What you should do =
Wherever "explained" appears in a line of the listing, report that line.
:: Material for this task
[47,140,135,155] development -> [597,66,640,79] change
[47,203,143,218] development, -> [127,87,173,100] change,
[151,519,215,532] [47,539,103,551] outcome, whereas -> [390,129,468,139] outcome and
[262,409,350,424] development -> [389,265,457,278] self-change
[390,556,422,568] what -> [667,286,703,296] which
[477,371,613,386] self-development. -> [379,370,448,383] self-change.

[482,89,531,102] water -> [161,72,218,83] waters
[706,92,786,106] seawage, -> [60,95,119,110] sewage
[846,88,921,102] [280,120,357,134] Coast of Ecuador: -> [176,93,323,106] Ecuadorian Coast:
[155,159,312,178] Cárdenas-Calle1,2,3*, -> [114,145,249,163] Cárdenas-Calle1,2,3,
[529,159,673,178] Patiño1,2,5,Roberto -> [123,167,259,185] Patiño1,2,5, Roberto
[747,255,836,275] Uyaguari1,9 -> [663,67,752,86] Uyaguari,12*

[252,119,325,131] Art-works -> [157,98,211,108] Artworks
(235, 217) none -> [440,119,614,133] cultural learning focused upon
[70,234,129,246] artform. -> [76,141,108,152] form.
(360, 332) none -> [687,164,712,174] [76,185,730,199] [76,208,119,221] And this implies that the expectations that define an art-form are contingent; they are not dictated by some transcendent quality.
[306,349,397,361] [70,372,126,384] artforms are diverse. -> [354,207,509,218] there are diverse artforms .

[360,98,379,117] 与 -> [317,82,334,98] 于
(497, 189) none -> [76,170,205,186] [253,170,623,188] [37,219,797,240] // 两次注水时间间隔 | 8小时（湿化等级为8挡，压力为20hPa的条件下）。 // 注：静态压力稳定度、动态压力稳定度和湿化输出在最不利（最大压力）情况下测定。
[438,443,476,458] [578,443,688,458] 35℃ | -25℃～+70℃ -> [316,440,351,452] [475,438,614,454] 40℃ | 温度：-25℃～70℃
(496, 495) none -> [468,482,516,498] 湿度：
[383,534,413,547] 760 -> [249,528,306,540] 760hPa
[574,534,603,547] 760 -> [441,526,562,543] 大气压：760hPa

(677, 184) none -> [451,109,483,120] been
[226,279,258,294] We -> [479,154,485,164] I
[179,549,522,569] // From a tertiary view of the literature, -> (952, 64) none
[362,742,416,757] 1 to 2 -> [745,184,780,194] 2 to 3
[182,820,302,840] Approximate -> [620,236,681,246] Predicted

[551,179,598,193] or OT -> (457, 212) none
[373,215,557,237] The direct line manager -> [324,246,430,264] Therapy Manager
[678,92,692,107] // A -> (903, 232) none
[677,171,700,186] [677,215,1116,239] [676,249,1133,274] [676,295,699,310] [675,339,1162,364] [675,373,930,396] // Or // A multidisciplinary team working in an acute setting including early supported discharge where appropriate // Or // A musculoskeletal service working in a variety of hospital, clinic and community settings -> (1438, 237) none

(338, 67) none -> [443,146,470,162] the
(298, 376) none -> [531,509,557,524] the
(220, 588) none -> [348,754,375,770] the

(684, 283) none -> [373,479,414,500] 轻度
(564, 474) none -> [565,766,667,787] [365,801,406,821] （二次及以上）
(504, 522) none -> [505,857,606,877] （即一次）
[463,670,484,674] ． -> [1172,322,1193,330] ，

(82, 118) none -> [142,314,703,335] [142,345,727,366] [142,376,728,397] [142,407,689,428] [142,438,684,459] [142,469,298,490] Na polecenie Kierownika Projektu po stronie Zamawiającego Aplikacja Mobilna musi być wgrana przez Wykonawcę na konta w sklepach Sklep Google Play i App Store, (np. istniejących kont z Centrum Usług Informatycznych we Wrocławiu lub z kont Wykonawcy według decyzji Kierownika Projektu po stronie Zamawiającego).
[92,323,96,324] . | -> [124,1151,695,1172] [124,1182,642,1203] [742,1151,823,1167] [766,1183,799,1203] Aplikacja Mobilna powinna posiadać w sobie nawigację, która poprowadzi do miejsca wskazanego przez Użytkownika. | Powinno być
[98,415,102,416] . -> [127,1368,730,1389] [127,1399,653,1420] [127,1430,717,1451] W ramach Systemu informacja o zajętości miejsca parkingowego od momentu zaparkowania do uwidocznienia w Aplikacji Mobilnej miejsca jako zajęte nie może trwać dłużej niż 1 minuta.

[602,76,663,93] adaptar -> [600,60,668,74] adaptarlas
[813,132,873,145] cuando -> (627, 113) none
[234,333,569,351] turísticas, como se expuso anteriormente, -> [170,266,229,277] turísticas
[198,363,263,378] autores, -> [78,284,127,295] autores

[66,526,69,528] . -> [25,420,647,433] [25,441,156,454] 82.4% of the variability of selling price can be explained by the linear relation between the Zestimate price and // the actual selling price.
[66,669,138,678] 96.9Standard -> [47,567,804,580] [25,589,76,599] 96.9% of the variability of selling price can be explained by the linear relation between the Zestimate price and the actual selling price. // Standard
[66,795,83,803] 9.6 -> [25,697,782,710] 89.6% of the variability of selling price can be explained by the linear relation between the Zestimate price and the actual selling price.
::::
Problem solution =
[66,526,69,528] . -> [25,420,647,433] [25,441,156,454] 82.4% of the variability of selling price can be explained by the linear relation between the Zestimate price and // the actual selling price.
[66,669,138,678] 96.9Standard -> [47,567,804,580] [25,589,76,599] 96.9% of the variability of selling price can be explained by the linear relation between the Zestimate price and the actual selling price. // Standard
[66,795,83,803] 9.6 -> [25,697,782,710] 89.6% of the variability of selling price can be explained by the linear relation between the Zestimate price and the actual selling price.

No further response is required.